Weaving a tapestry of moving images, John Akomfrah’s video essays address the questions of our time in an exhibition unlike any before at SAM. Future History brings together three examples of his art that convey a provocative vision of the past, present, and future. Akomfrah combines stunning scenery, archival footage, literary texts, and original interviews. His montages encourage new ways of looking at history and imagining the future.

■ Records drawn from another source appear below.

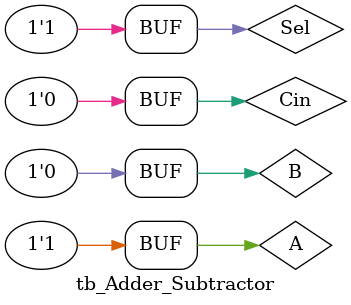
<source format=v>
`timescale 1ns / 1ps


module tb_Adder_Subtractor;

	// Inputs
	reg A;
	reg B;
	reg Cin;
	reg Sel;

	// Outputs
	wire S;
	wire Cout;

	// Instantiate the Unit Under Test (UUT)
	Adder_Subtractor uut (
		.A(A), 
		.B(B), 
		.Cin(Cin), 
		.Sel(Sel), 
		.S(S), 
		.Cout(Cout)
	);

	initial begin
		// Initialize Inputs
		A = 0;
		B = 0;
		Cin = 0;
		Sel = 0;

		// Wait 100 ns for global reset to finish
		A= 1'b0; B = 1'b0; Cin = 1'b0; Sel = 1'b0;
		#100;
		
		A= 1'b1; B = 1'b0; Cin = 1'b0; Sel = 1'b0;
		#100;
		
		A= 1'b1; B = 1'b1; Cin = 1'b0; Sel = 1'b0;
		#100;
		
		A= 1'b1; B = 1'b0; Cin = 1'b1; Sel = 1'b0;
		#100;
		
		A= 1'b0; B = 1'b0; Cin = 1'b0; Sel = 1'b1;
		#100;
		
		A= 1'b1; B = 1'b0; Cin = 1'b0; Sel = 1'b1;
		#100;
        
		// Add stimulus here

	end
      
endmodule


</source>
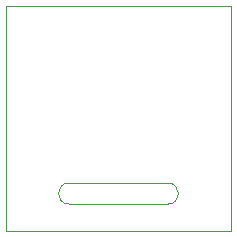
<source format=gm1>
%TF.GenerationSoftware,KiCad,Pcbnew,(5.1.9)-1*%
%TF.CreationDate,2021-09-16T08:42:28+02:00*%
%TF.ProjectId,poly_kb,706f6c79-5f6b-4622-9e6b-696361645f70,rev?*%
%TF.SameCoordinates,Original*%
%TF.FileFunction,Profile,NP*%
%FSLAX46Y46*%
G04 Gerber Fmt 4.6, Leading zero omitted, Abs format (unit mm)*
G04 Created by KiCad (PCBNEW (5.1.9)-1) date 2021-09-16 08:42:28*
%MOMM*%
%LPD*%
G01*
G04 APERTURE LIST*
%TA.AperFunction,Profile*%
%ADD10C,0.050000*%
%TD*%
G04 APERTURE END LIST*
D10*
X274701000Y-122301000D02*
G75*
G02*
X274701000Y-124079000I0J-889000D01*
G01*
X266319000Y-124079000D02*
G75*
G02*
X266319000Y-122301000I0J889000D01*
G01*
X274701000Y-124079000D02*
X266319000Y-124079000D01*
X274701000Y-122301000D02*
X266319000Y-122301000D01*
X280035000Y-126365000D02*
X260985000Y-126365000D01*
X280035000Y-107315000D02*
X260985000Y-107315000D01*
X280035000Y-107315000D02*
X280035000Y-126365000D01*
X260985000Y-107315000D02*
X260985000Y-126365000D01*
M02*

</source>
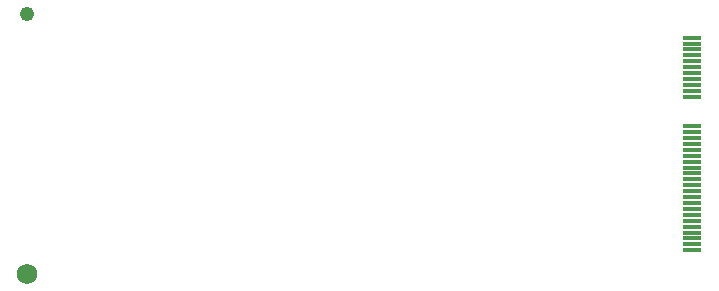
<source format=gbs>
G04*
G04 #@! TF.GenerationSoftware,Altium Limited,Altium Designer,21.7.2 (23)*
G04*
G04 Layer_Color=16711935*
%FSLAX25Y25*%
%MOIN*%
G70*
G04*
G04 #@! TF.SameCoordinates,AC63ED2E-E8E0-4B6E-8806-03F55A2ED641*
G04*
G04*
G04 #@! TF.FilePolarity,Negative*
G04*
G01*
G75*
%ADD22R,0.06221X0.01693*%
%ADD23C,0.06811*%
%ADD24C,0.04842*%
D22*
X452362Y287402D02*
D03*
Y281496D02*
D03*
Y277559D02*
D03*
Y279528D02*
D03*
Y285433D02*
D03*
Y283465D02*
D03*
Y273622D02*
D03*
Y271654D02*
D03*
Y269685D02*
D03*
Y275590D02*
D03*
Y289370D02*
D03*
Y291339D02*
D03*
Y293307D02*
D03*
Y295276D02*
D03*
Y297244D02*
D03*
Y299213D02*
D03*
Y307087D02*
D03*
Y309055D02*
D03*
Y305118D02*
D03*
Y303150D02*
D03*
Y311024D02*
D03*
Y301181D02*
D03*
Y322835D02*
D03*
Y324803D02*
D03*
Y326772D02*
D03*
Y328740D02*
D03*
Y330709D02*
D03*
Y332677D02*
D03*
Y334646D02*
D03*
Y336614D02*
D03*
Y338583D02*
D03*
Y340551D02*
D03*
Y320866D02*
D03*
D23*
X230669Y261811D02*
D03*
D24*
Y348425D02*
D03*
M02*

</source>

SAM’s galleries are transformed into screening rooms and interactive spaces where Akomfrah’s work takes you from the 15th to the 21st century through three videos that must be seen on the big screen. The elaborate staging of Tropikos (36 min) conveys encounters between the British and people from Africa in the 16th century before the slave trade began. Vertigo Sea (48 min) presents three screens to lyrically explore the sea’s incomprehensible grandeur in our current moment on the verge of climate crisis. The Last Angel of History (45 min) follows a data thief’s voyage to find the keys to the future by listening to artists and explorers.
Ghana-born and London-based, Akomfrah uses the screen to introduce new explorations of the experiences of migrant diasporas across the globe, Afrofuturism, and visions of the natural world. Akomfrah’s videos have established him as a hugely respected artist and filmmaker with an evocative lens on humanity and the planet.